• **Objetivo**
Enumere los nombres propios de personas, obras y organizaciones que aparecen en el texto de página, sin incluir lemas.

• **Texto de página**

El luto por la pérdida de Nicolás Francisco Perdomo Corrales y Henry Alberto Benavides Cárdenas durante el rodaje de la cuarta temporada de la telenovela colombiana Sin senos sí hay paraíso, desató un fuerte movimiento en redes sociales bajo el lema: ‘Silencio en el set’, que no solo busca rendir homenaje a los creativos, sino también visibilizar y exigir mayor seguridad en las grabaciones de producciones audiovisuales.
Tras los hechos, la Alianza Nacional de Trabajadores Audiovisuales (ANTA) destacó en un comunicado que “la seguridad en los sets de filmación y la protección de los trabajadores debería ser una prioridad”, por lo que condenaron el ataque y convocaron al sector audiovisual a mantenerse unido y solidario.

• **Datos registrados**
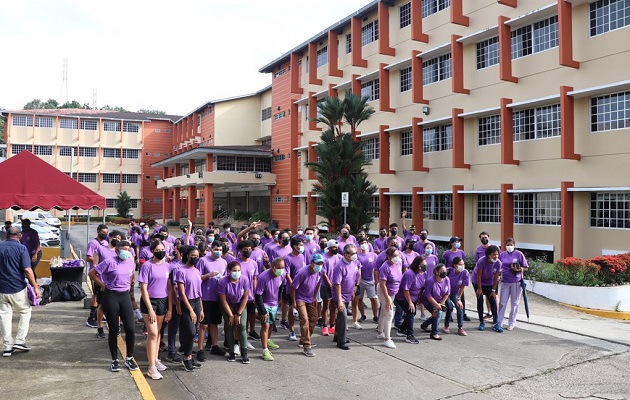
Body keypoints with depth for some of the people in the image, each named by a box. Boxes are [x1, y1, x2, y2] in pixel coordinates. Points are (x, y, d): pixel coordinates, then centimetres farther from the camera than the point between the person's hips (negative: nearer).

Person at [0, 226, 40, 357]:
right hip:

• **Respuesta**
- Nicolás Francisco Perdomo Corrales
- Henry Alberto Benavides Cárdenas
- Sin senos sí hay paraíso
- Alianza Nacional de Trabajadores Audiovisuales (ANTA)